• WED_facts-5

    Ivory Trade

    In 1989, CITES (the Convention on International Trade in Endangered Species) issued an international ban on the ivory trade. Despite this, legal trade still exists in many countries, including Japan, and the black market continues to do a brisk business.

    2013 saw the greatest quantity of ivory confiscated in the last 25 years.

    Tusks are found in African elephants of both sexes while only in Asian males. Some female African elephants are now being born without tusks in a genetic mutation caused by poaching.

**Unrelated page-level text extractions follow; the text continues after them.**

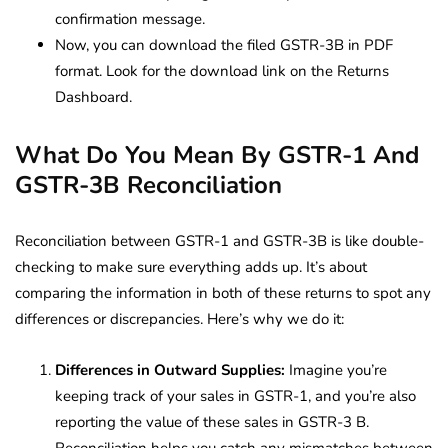
confirmation message.
Now, you can download the filed GSTR-3B in PDF
format. Look for the download link on the Returns
Dashboard.
What Do You Mean By GSTR-1 And
GSTR-3B Reconciliation
Reconciliation between GSTR-1 and GSTR-3B is like double-
checking to make sure everything adds up. It’s about
comparing the information in both of these returns to spot any
differences or discrepancies. Here’s why we do it:
Differences in Outward Supplies:
Imagine you’re
keeping track of your sales in GSTR-1, and you’re also
reporting the value of these sales in GSTR-3 B.
Reconciliation helps you catch any mismatches between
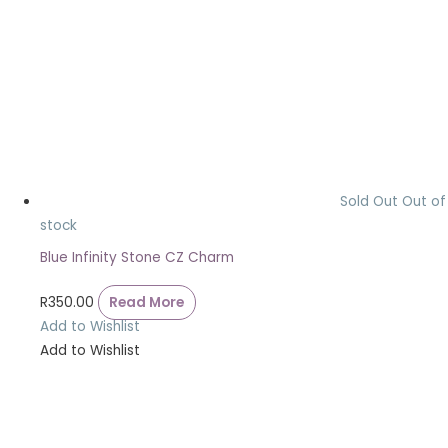
Sold Out
Out of
stock
Blue Infinity Stone CZ Charm
R
350.00
Read More
Add to Wishlist
Add to Wishlist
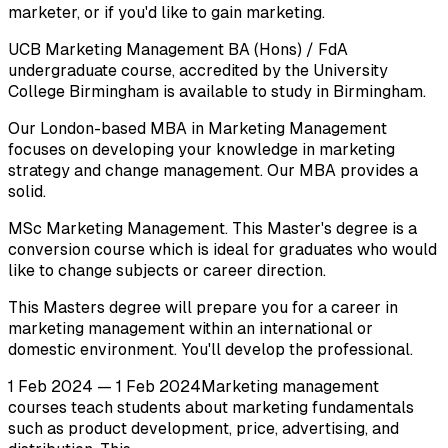
marketer, or if you'd like to gain marketing.
UCB Marketing Management BA (Hons) / FdA
undergraduate course, accredited by the University
College Birmingham is available to study in Birmingham.
Our London-based MBA in Marketing Management
focuses on developing your knowledge in marketing
strategy and change management. Our MBA provides a
solid.
MSc Marketing Management. This Master's degree is a
conversion course which is ideal for graduates who would
like to change subjects or career direction.
This Masters degree will prepare you for a career in
marketing management within an international or
domestic environment. You'll develop the professional.
1 Feb 2024 — 1 Feb 2024Marketing management
courses teach students about marketing fundamentals
such as product development, price, advertising, and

    May 2016, Kenya showed that it has zero-tolerance for the illegal ivory trade by torching 105 tons worth of ivory. The largest ivory burn in history.

    June 2, 2016, the United States adopted a near total ivory ban (essentially prohibiting all commercial import, export, and interstate trade of African elephant ivory with some few, limited exceptions). As of summer, 2017, a ban that includes the outlawing of intrastate sale of elephant ivory has been codified into law in California, New Jersey, New York, Hawaii, Oregon, Nevada, and Washington State. Similar ivory ban legislation is currently underway/being considered in Nebraska, Pennsylvania, Delaware, and Massachusetts.

    At the end of December, 2016, China announced it would close its legal trade by the end of 2017. By the end of March, 2017, it had closed all its carving factories, and it plans to phase out its ivory retail shops by year’s end.

    The result: prices of raw ivory have fallen from a high of $1322/kg in 2015 to $660/kg (or lower) today.

    An African bull’s tusks can grow to over 11 feet long and weigh 220 pounds, however, the average weight of a mature elephant tusk typically ranges from 80 to over 150 pounds (80 pounds = 36kg; 150 pounds = 68kg).

    France announced an ivory ban in August of 2016.

    In June of 2017 Hong Kong launched a bill that would ban the import and export of worked and raw ivory by 2021.


    Did you know that …

    There are two species of elephants, African and Asian, and while they are similar in physiology, they are too biologically different to interbreed.

    In a further corroboration that African elephants are comprised of two different species (forest and savannah), a new scientific finding discloses that ancient giant elephants living 1.5 million to 100,000 years ago across Eurasia (before eventually becoming extinct) are more closely related to the African forest elephants of today than the forest elephants are related to African savannah elephants! Prior to this finding, most experts agreed that the ancient species of giant elephant was most closely linked to the Asian elephant.


    A third species?

    Recent scientific findings suggest that the forest-dwelling African elephant is a genetically distinct species, making it a third elephant species.


    Asian Elephant

    The Asian elephant is endangered with less than 40,000 remaining worldwide.


    African Elephant

    The African elephant (Forest and Savannah) is threatened with less than 400,000 remaining worldwide.